Eldaafer will be competing in the Marathon for the fourth consecutive year. The 7-year-old won the race at Churchill in 2010. He also finished seventh behind Man of Iron in 2009 and far back again last year. He was saddled in each of those Breeders’ Cups by Diana Alvarado, who was reunited with Eldaafer this spring after having him taken from her barn and sent to California following the 2011 Marathon.        

Eldaafer ran poorly after leaving Alvarado’s care but has regained his best form during the second half of the year, having finished second behind Redeemed in the Grade 2, 1 ½-mile Brooklyn in June and third after contesting all the pace in his most recent start, the Grade 2, 1 ¼-mile Hawthorne Gold Cup. 

“We know he can get the distance and he’s really doing well right now,” said Alvarado. “We tried to wake him up a little in his last two starts and get him into the race earlier than usual. He seems more focused when involved early. He really ran well at Hawthorne, he did most of the work, never got a breather and just got beat.”

Eldaafer will meet a familiar rival, Not Abroad, in the Marathon. The pair have already split several decisions over the past 14 months, most recently in an overnight stakes at Delaware that Eldaafer won by three lengths over the even-money Not Abroad, who bounced back four weeks later with an easy victory in the 1 1/8-mile Maryland Million Classic. Not Abroad’s best performance this year may have come in defeat ,when he was beaten a half-length by Redeemed after going 1 ½ miles in Parx’s Grade 3 Greenwood Cup.

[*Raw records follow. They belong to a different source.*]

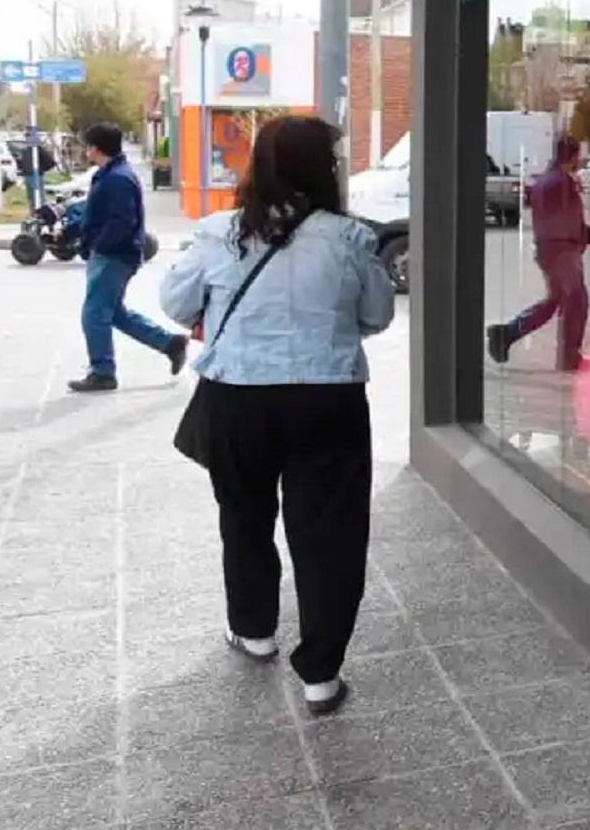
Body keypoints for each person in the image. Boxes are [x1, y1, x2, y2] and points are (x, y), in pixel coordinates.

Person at [160, 115, 396, 716]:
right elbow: (376, 316)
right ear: (324, 169)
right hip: (327, 401)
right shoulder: (350, 239)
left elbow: (175, 302)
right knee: (330, 536)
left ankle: (255, 630)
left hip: (238, 399)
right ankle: (322, 674)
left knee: (243, 515)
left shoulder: (218, 234)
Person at [69, 123, 188, 394]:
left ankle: (103, 372)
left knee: (94, 314)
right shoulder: (109, 173)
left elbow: (122, 222)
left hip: (114, 255)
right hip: (110, 253)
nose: (86, 150)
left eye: (88, 145)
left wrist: (99, 246)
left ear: (95, 148)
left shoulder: (118, 178)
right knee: (115, 313)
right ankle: (170, 343)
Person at [487, 135, 590, 371]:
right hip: (562, 251)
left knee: (556, 300)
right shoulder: (562, 183)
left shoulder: (546, 181)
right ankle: (569, 357)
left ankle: (508, 333)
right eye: (577, 154)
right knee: (576, 301)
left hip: (550, 249)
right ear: (571, 155)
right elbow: (570, 222)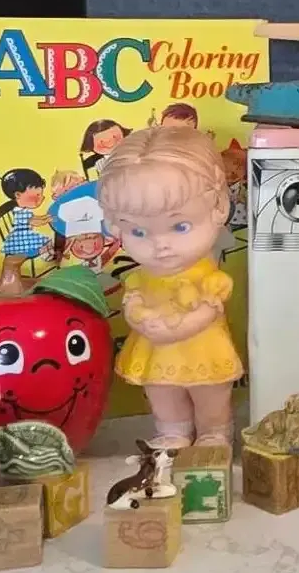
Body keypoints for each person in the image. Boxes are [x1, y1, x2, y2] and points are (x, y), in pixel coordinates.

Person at [98, 126, 243, 449]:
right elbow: (132, 302)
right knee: (162, 392)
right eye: (138, 232)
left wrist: (174, 328)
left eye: (180, 226)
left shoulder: (210, 278)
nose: (160, 245)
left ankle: (214, 432)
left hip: (202, 350)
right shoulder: (140, 277)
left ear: (218, 206)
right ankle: (172, 431)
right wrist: (140, 319)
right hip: (157, 353)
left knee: (210, 395)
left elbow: (207, 312)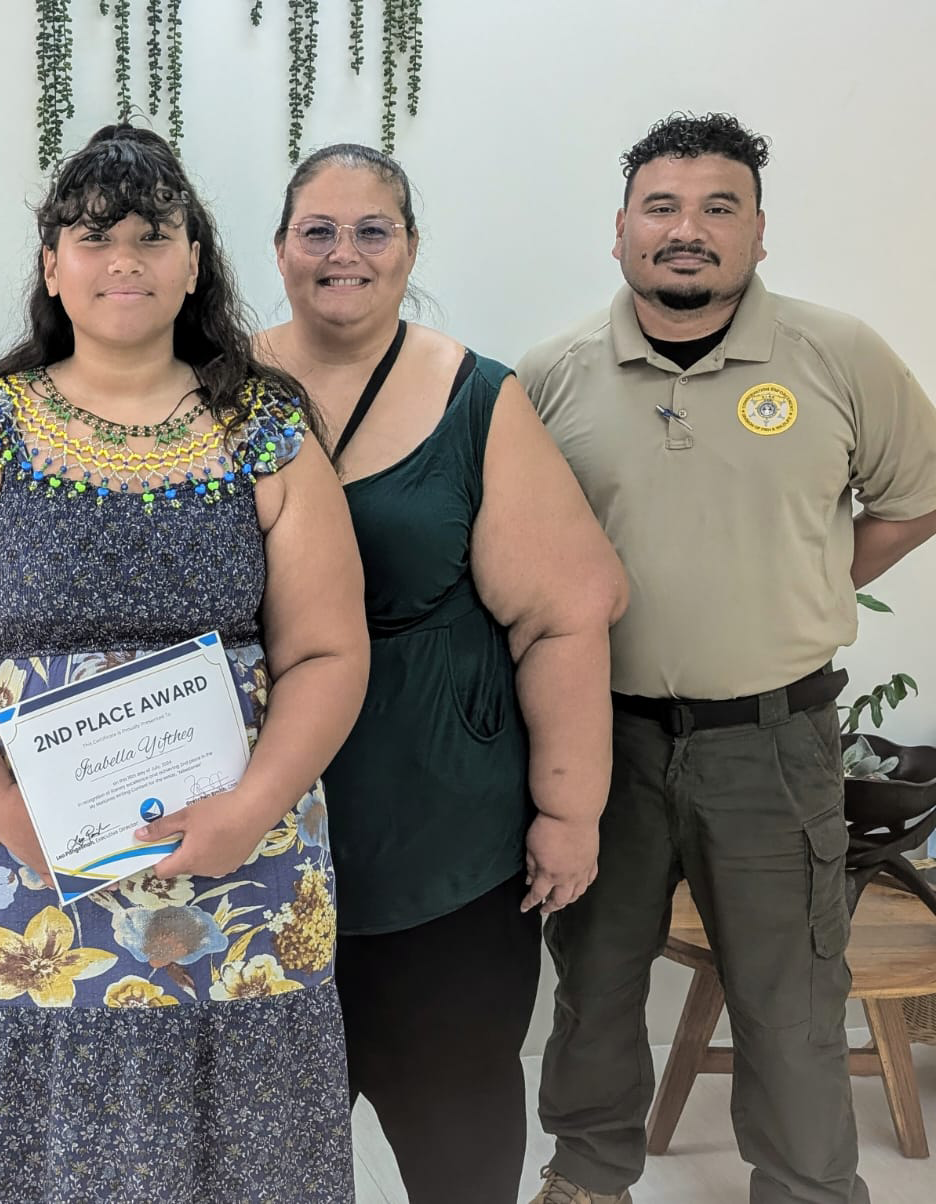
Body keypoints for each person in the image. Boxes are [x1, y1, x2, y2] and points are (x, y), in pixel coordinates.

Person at [0, 124, 370, 1201]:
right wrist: (4, 807)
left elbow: (328, 648)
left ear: (195, 260)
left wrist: (252, 806)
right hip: (15, 872)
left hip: (239, 864)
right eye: (92, 237)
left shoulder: (266, 427)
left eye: (152, 234)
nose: (124, 259)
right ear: (51, 264)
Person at [520, 112, 936, 1204]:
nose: (687, 230)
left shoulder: (835, 354)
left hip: (772, 742)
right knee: (593, 988)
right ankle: (587, 1176)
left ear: (758, 234)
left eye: (719, 207)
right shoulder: (550, 377)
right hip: (597, 743)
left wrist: (805, 585)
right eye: (661, 206)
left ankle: (804, 1189)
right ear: (619, 232)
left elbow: (915, 496)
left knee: (789, 998)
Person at [256, 144, 627, 1204]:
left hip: (443, 844)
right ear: (279, 248)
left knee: (455, 1125)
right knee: (266, 1145)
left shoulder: (477, 397)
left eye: (372, 230)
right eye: (316, 231)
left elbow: (565, 613)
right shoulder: (213, 390)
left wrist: (569, 810)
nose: (343, 253)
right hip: (255, 849)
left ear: (409, 247)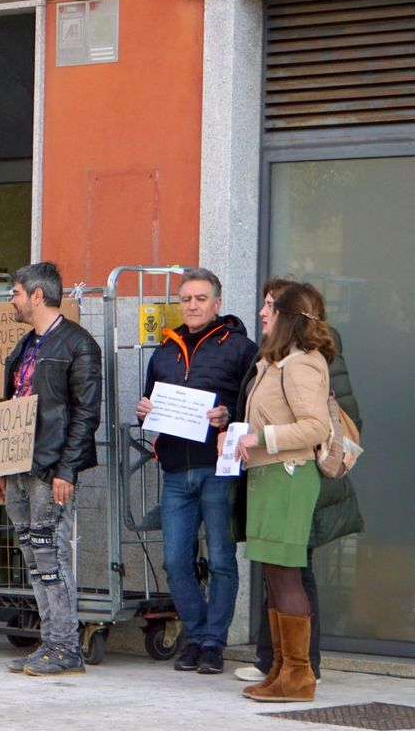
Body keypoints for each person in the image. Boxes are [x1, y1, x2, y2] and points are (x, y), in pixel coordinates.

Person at [238, 280, 363, 685]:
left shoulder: (303, 363)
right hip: (269, 475)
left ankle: (297, 675)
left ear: (288, 319)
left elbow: (313, 428)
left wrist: (260, 438)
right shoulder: (277, 361)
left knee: (288, 574)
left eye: (272, 310)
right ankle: (280, 669)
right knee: (276, 574)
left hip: (288, 475)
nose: (263, 314)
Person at [133, 267, 255, 676]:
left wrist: (229, 414)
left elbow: (255, 407)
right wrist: (144, 410)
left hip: (218, 469)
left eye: (201, 298)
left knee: (221, 558)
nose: (193, 305)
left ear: (217, 303)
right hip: (174, 471)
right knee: (174, 560)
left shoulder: (240, 348)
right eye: (186, 299)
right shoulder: (164, 351)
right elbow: (150, 402)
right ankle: (197, 635)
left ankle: (213, 644)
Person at [0, 262, 102, 677]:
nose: (12, 299)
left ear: (37, 296)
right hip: (20, 466)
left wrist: (66, 470)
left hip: (49, 468)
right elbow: (11, 408)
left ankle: (65, 646)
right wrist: (2, 469)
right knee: (33, 553)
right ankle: (50, 642)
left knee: (51, 553)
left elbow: (85, 413)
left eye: (16, 292)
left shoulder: (78, 345)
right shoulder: (25, 346)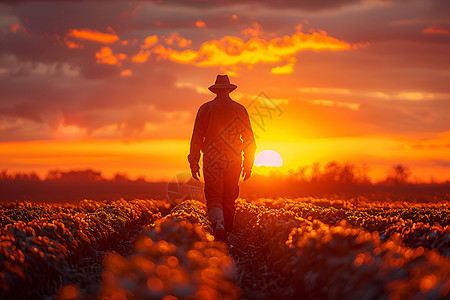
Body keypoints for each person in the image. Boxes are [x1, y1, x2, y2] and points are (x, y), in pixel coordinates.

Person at [188, 74, 256, 244]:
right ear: (228, 89)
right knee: (229, 198)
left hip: (212, 159)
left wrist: (194, 161)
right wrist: (248, 164)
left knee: (214, 197)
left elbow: (197, 138)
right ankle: (229, 234)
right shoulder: (240, 109)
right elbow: (249, 140)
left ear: (216, 90)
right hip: (233, 159)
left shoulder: (205, 109)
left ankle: (218, 225)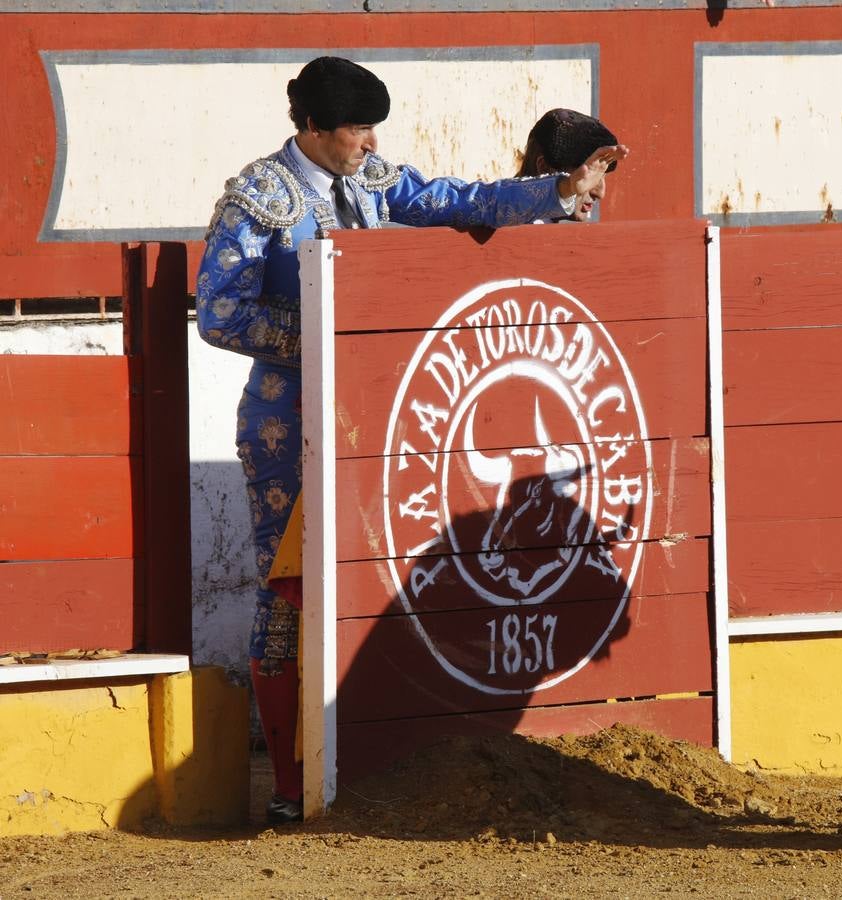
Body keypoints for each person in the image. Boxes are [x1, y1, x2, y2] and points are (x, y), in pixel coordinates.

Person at [195, 56, 627, 825]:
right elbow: (220, 315)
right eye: (357, 129)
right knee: (292, 589)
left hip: (370, 410)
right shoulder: (257, 198)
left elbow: (451, 199)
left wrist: (554, 193)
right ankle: (291, 786)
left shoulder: (372, 179)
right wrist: (326, 335)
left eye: (371, 130)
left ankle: (360, 760)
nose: (368, 143)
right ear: (315, 129)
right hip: (286, 418)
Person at [516, 108, 621, 221]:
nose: (600, 193)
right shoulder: (502, 217)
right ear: (545, 169)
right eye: (590, 173)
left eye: (602, 175)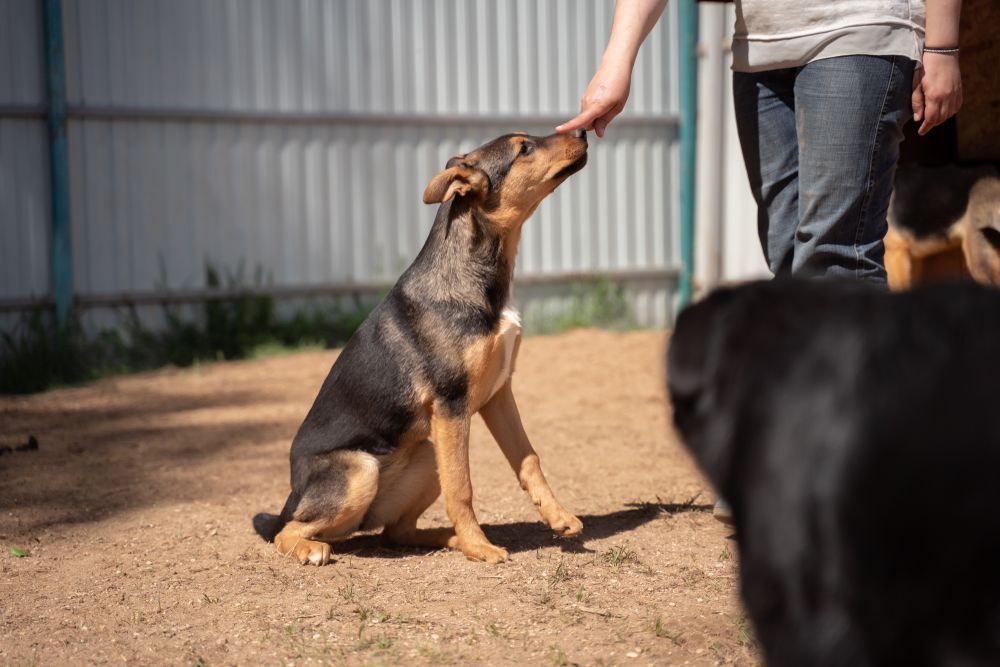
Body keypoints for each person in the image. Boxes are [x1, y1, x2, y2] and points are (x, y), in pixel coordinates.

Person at [558, 0, 963, 520]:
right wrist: (617, 59)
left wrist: (944, 44)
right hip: (761, 47)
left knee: (836, 255)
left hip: (861, 26)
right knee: (789, 256)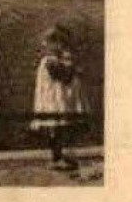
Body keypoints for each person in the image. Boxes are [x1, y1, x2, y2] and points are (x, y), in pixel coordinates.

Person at [30, 25, 89, 172]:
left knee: (61, 129)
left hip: (58, 101)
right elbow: (64, 76)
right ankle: (56, 158)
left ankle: (60, 156)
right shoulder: (49, 61)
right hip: (53, 102)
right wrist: (73, 68)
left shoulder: (56, 60)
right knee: (55, 129)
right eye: (60, 43)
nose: (62, 47)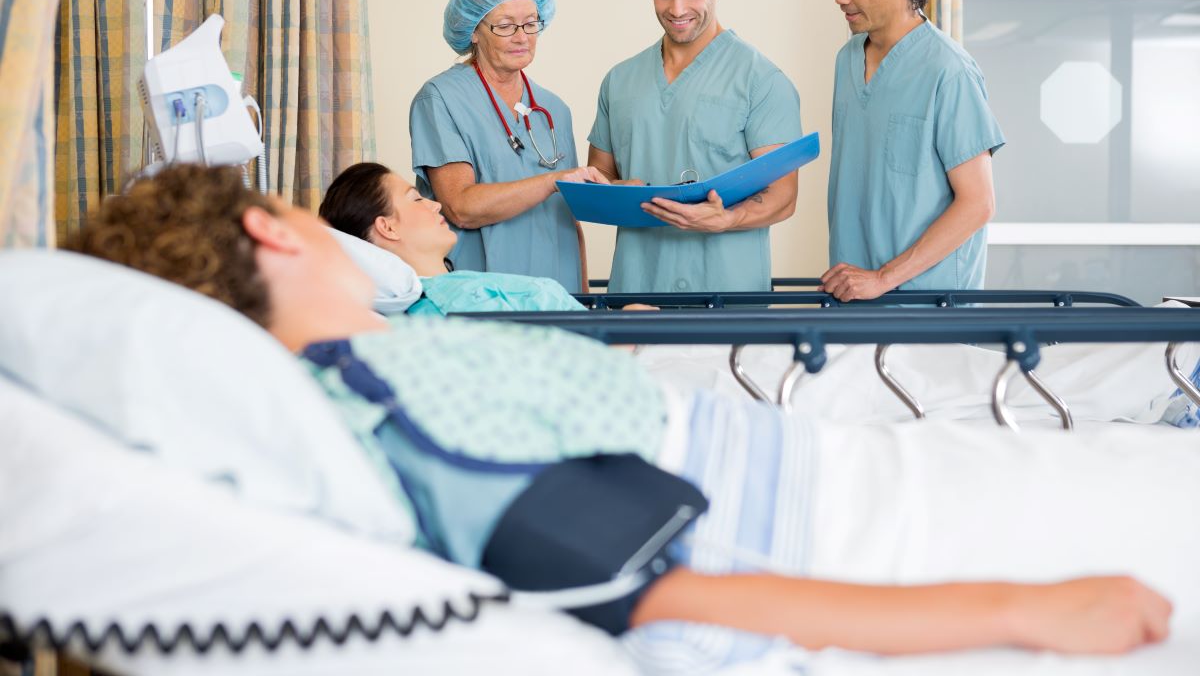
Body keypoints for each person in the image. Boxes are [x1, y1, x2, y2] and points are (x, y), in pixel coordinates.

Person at [68, 164, 1178, 667]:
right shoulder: (390, 400)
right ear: (274, 236)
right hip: (865, 522)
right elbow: (664, 590)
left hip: (856, 470)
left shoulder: (383, 375)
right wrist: (1032, 608)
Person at [587, 0, 803, 293]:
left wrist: (727, 218)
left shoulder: (762, 80)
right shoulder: (619, 81)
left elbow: (783, 197)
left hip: (727, 291)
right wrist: (617, 191)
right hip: (638, 290)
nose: (677, 9)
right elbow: (597, 177)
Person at [822, 0, 1003, 302]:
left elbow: (978, 203)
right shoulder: (847, 60)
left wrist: (883, 279)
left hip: (930, 307)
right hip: (851, 297)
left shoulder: (949, 70)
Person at [409, 0, 607, 293]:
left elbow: (569, 218)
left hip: (558, 293)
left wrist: (584, 299)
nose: (522, 37)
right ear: (473, 29)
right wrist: (552, 180)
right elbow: (460, 207)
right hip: (484, 295)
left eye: (531, 24)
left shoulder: (554, 110)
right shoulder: (440, 99)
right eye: (504, 25)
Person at [319, 161, 584, 315]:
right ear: (388, 228)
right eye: (416, 198)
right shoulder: (452, 302)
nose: (435, 205)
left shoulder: (456, 291)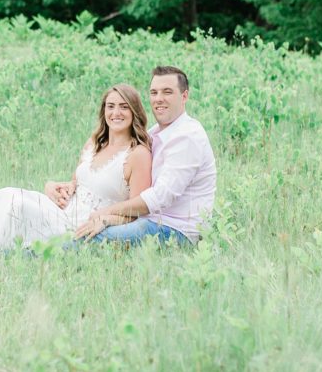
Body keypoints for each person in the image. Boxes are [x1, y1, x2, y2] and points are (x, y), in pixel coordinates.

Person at [0, 83, 153, 263]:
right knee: (5, 195)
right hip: (63, 210)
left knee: (18, 206)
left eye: (124, 107)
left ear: (134, 112)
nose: (116, 113)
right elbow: (77, 183)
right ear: (104, 112)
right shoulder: (94, 142)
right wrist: (53, 187)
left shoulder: (137, 154)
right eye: (111, 107)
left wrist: (105, 220)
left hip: (80, 226)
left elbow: (137, 210)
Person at [74, 66, 216, 246]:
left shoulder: (188, 136)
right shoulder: (155, 133)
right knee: (89, 226)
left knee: (96, 237)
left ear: (184, 96)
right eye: (154, 92)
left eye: (167, 92)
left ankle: (40, 253)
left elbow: (159, 197)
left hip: (175, 229)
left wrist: (105, 213)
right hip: (148, 220)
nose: (159, 99)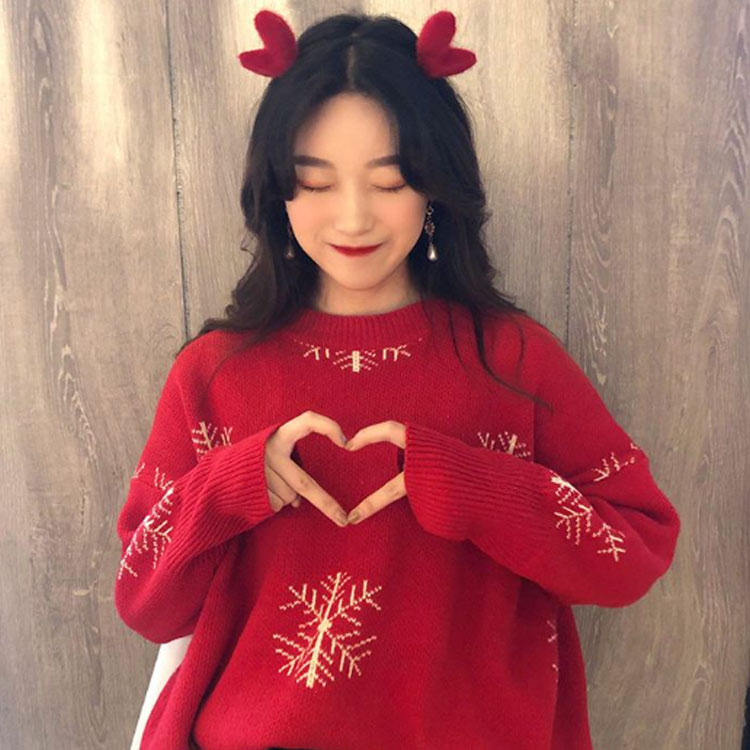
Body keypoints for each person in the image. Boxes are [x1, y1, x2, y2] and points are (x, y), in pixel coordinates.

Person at [113, 9, 681, 750]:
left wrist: (476, 488)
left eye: (388, 182)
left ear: (435, 187)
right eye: (315, 182)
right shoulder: (215, 373)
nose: (353, 218)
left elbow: (633, 555)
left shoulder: (515, 362)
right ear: (278, 192)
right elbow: (144, 602)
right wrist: (230, 488)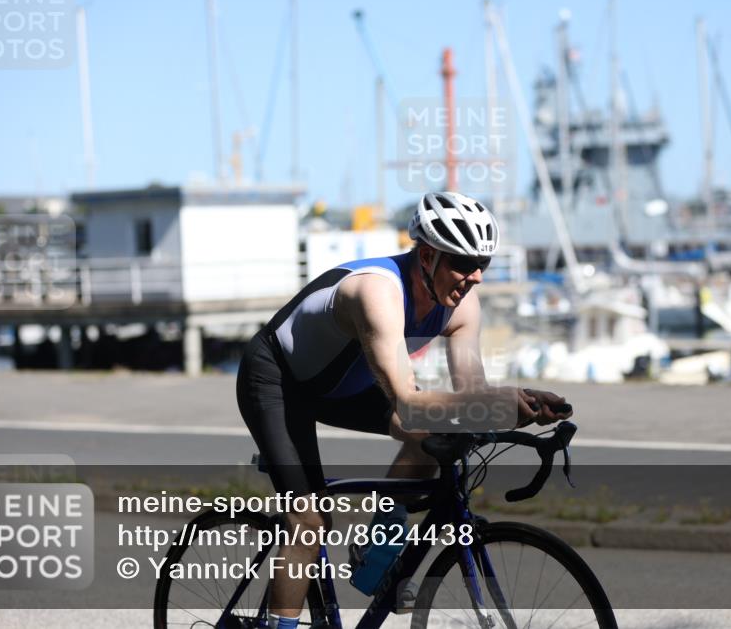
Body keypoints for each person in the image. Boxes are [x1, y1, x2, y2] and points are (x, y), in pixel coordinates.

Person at [236, 191, 571, 629]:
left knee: (429, 441)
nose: (476, 277)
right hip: (278, 381)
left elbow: (471, 391)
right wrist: (491, 402)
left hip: (346, 388)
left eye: (482, 265)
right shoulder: (376, 292)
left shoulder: (462, 304)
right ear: (428, 256)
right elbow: (408, 403)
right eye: (464, 264)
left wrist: (517, 401)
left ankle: (376, 558)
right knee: (309, 519)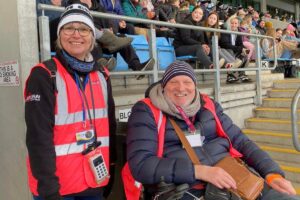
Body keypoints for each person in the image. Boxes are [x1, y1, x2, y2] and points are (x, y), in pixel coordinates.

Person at [126, 60, 299, 200]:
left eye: (187, 82)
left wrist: (272, 172)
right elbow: (141, 165)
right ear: (164, 86)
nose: (181, 88)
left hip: (234, 178)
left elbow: (241, 141)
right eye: (173, 82)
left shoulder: (208, 105)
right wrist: (200, 171)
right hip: (188, 188)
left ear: (195, 86)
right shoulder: (146, 110)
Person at [25, 4, 117, 200]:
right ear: (59, 35)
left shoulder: (102, 75)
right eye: (68, 28)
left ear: (92, 37)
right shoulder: (44, 75)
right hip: (57, 189)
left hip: (94, 182)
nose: (76, 35)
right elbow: (38, 138)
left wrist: (110, 171)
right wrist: (49, 191)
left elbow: (110, 125)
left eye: (83, 29)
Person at [219, 17, 251, 83]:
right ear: (229, 24)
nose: (233, 25)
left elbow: (240, 44)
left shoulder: (238, 33)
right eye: (232, 23)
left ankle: (241, 74)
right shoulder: (225, 31)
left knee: (245, 56)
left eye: (235, 23)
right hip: (226, 51)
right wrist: (240, 49)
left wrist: (244, 49)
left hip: (234, 50)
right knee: (231, 51)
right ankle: (230, 75)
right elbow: (225, 44)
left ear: (238, 24)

A pair of European invaders, Fame And Glory and Sense of Purpose, figure to add to the Marathon puzzle, as both will be making their first start on dirt. Fame and Glory is the classier of the pair, having won the Group 1 Ascot Gold Cup in June of 2011.

Jaycito is also a Grade 1 winner, having captured the Norfolk Stakes as a 2-year-old in 2010, but has never won beyond 1 1/16 miles.

Calidoscopio and fellow South American bred Almudena will make their U.S. debuts in the Marathon, although both have won multiple races at 1 ½ miles and beyond.